Aron’a (1986) göre, İlahi takdir öğretisinde; dünyada günaha batmış mü’min, Tanrı için çalışmalıdır. Her şey Tanrı’nın takdirine bağlı olduğundan, birey, kurtuluşa mı ereceğini, yoksa lanetleneceğini mi bilemez. Bu durumda bireyler “seçilmesinin” işaretlerini arayacaktır. Kalvinci mezhepler, dünyevi (ekonomik) başarılarda seçilmişliğin (felahın) kanıtının bulunduğunu düşünürler. Birey, kurtuluş (seçilmiş olmak) belirsizliğinin verdiği korkudan kurtulmak için çalışmaya yönlendirilir. Seçilmişliğinden emin olmak için bir meslekte aralıksız çalışmanın en iyi yol olduğu özellikle salık verilir.

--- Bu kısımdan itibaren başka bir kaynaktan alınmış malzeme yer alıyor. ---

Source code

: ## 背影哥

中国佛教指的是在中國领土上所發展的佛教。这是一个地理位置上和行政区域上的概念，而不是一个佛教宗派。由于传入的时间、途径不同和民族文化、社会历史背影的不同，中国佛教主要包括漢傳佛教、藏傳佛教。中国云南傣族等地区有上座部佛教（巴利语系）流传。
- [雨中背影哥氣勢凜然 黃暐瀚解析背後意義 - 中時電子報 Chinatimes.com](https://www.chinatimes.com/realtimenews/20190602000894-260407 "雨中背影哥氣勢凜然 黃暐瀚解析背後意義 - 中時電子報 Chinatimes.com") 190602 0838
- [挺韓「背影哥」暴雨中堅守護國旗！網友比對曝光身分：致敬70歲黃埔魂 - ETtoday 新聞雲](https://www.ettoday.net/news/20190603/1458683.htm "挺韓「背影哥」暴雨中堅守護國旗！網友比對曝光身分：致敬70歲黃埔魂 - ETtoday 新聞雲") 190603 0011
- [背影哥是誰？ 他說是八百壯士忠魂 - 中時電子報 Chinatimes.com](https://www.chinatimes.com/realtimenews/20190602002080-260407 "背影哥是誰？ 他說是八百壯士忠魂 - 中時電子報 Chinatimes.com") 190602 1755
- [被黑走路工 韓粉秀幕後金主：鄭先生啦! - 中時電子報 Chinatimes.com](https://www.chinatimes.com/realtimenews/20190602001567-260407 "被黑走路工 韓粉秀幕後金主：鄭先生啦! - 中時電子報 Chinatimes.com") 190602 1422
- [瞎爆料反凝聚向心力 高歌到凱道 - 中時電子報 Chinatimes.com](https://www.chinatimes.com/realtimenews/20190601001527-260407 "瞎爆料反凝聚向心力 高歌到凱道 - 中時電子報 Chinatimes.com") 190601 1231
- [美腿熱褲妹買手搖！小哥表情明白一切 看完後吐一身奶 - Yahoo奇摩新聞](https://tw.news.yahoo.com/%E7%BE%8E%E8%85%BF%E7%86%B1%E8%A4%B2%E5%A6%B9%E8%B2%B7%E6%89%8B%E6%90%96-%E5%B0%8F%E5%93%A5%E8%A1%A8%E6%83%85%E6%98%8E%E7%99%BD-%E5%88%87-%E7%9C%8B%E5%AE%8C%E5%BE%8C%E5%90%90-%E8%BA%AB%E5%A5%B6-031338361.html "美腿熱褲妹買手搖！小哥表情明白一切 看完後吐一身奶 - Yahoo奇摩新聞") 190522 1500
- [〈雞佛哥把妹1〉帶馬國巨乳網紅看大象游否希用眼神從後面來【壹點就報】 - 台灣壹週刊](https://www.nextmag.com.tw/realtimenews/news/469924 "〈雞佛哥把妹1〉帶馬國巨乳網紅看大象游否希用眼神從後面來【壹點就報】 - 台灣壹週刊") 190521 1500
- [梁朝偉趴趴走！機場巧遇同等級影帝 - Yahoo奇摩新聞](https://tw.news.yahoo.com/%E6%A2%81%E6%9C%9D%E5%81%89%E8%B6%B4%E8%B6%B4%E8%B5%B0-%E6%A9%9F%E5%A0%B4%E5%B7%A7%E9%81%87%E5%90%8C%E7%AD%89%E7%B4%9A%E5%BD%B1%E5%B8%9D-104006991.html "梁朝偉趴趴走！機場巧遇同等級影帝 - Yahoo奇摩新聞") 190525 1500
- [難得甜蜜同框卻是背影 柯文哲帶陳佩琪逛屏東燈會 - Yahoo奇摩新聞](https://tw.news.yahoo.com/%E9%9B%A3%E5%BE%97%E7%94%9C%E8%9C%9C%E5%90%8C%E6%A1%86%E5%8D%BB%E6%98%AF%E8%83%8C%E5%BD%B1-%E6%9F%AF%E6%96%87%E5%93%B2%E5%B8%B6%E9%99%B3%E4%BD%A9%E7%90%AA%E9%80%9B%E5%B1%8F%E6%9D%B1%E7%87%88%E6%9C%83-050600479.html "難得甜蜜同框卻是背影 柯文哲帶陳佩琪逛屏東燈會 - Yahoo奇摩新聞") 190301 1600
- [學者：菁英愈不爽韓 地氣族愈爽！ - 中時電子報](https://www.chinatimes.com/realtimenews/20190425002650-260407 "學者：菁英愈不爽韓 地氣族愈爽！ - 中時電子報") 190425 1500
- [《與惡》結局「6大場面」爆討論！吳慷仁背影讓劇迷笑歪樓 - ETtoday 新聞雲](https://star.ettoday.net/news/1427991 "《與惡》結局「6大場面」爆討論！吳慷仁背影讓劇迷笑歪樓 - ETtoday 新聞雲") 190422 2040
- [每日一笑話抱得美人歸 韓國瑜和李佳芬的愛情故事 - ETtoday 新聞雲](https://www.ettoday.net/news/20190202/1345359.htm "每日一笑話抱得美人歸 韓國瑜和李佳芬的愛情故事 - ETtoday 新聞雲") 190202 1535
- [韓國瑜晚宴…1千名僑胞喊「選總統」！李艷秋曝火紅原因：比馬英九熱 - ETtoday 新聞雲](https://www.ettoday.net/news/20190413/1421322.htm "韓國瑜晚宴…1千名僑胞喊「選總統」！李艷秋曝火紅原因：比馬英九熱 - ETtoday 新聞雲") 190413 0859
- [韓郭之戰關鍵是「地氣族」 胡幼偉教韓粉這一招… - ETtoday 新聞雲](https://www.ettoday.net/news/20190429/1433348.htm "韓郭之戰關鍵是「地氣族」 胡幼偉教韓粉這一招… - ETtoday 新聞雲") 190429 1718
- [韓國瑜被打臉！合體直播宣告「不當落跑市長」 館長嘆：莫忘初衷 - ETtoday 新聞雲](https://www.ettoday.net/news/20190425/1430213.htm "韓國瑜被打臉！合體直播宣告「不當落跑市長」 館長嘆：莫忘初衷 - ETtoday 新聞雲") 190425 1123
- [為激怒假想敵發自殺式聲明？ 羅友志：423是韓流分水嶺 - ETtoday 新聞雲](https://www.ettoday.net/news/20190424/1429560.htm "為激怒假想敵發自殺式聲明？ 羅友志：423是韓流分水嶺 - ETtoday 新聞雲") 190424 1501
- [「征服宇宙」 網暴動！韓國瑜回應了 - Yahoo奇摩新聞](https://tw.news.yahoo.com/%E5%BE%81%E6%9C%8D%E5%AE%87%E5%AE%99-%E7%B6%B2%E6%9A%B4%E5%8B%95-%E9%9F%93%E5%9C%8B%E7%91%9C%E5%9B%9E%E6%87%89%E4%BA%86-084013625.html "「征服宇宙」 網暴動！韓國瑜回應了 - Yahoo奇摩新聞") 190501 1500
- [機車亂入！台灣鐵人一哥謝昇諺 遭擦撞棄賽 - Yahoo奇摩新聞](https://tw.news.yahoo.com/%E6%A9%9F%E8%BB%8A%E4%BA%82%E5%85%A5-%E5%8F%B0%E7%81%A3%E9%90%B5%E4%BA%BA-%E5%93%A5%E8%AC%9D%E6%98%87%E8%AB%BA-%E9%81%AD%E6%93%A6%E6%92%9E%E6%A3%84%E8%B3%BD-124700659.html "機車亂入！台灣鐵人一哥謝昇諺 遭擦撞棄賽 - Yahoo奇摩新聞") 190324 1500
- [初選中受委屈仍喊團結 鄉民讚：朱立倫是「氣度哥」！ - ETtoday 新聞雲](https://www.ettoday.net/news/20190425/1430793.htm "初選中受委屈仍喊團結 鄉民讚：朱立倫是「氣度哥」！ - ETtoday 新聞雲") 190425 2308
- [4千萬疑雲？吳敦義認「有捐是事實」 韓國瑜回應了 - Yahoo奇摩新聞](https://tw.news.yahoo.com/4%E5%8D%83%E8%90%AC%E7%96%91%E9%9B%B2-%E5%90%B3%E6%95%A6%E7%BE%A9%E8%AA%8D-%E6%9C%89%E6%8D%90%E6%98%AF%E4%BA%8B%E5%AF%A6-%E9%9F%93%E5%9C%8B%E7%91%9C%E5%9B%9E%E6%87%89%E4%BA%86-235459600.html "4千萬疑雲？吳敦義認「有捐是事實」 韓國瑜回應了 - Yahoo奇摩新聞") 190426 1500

Dinsel kuşkuyu sadece bu yatıştırır ve bağışlanma kesinliğini verir. Bu psikolojik süreç sonuçta bireyselciliği güçlendirmiştir. Herkes Tanrı karşısında yalnızdır. Bireysellik, yakın ile ortaklık ve başkalarına karşı görev duygusunu zayıflatır. Akılcı, düzenli, sürekli çalışma, Tanrı’nın emrine boyun eğme olarak yorumlanmaya başlanır (Aron, 1986: 373 içinde: Torun, 2002: 93).

Luther, çalışmayı, insanın Tanrı’nın rızasını kazanması için bir vesile olarak görüyordu. Calven de aynı yaklaşımla çalışmanın Tanrı’nın bir emri olduğunu, yeryüzünde Tanrı’nın hakimiyetinin ancak insanın çalışmasıyla, alın teriyle gerçekleşeceğini söylemektedir. Bir insanın çalışmasında ve mesleğinde başarılı olması yaptığı işin Tanrı tarafından beğenildiğinin bir işaretidir. Böylece sahip olunan zenginlik Tanrı’nın sevgili kulu olmaya bir işaret olduğu için zenginler ve zenginlik yüceltilmektedir. Bu düşünce biçimi Weber’e göre, insanların dünyaya çalışmaya, kazanmaya daha bir önem vermesine ve adeta dini bir çabayla birbirleriyle yarışırcasına ilerlemelerine yol açmıştır. Bu düşünce ise modern kapitalizmin temelini teşkil eden Protestan ahlâkını oluşturmuştur (Weber, 1985: 130, Kozak, 1999: 80-81). Tanrı’nın şanını yüceltmek için boş zaman ve zevkle değil, yalnızca çalışmayla hizmet edilir. Zamanın boşa harcanması bütün günahlar içinde ilki ve en ağır olanıdır. Baxter’e göre, mesleklerinde tembel olan kişiler zamanı geldiğinde Tanrı’ya zaman ayıramayacak kişilerdir. İş her şeyden önce yaşamın Tanrı tarafından yazılmış kendi içindeki amacıdır. İşe karşı isteksizlik, kutsanmışlık durumunun eksikliğini göstermektedir (Weber, 1985: 126-127).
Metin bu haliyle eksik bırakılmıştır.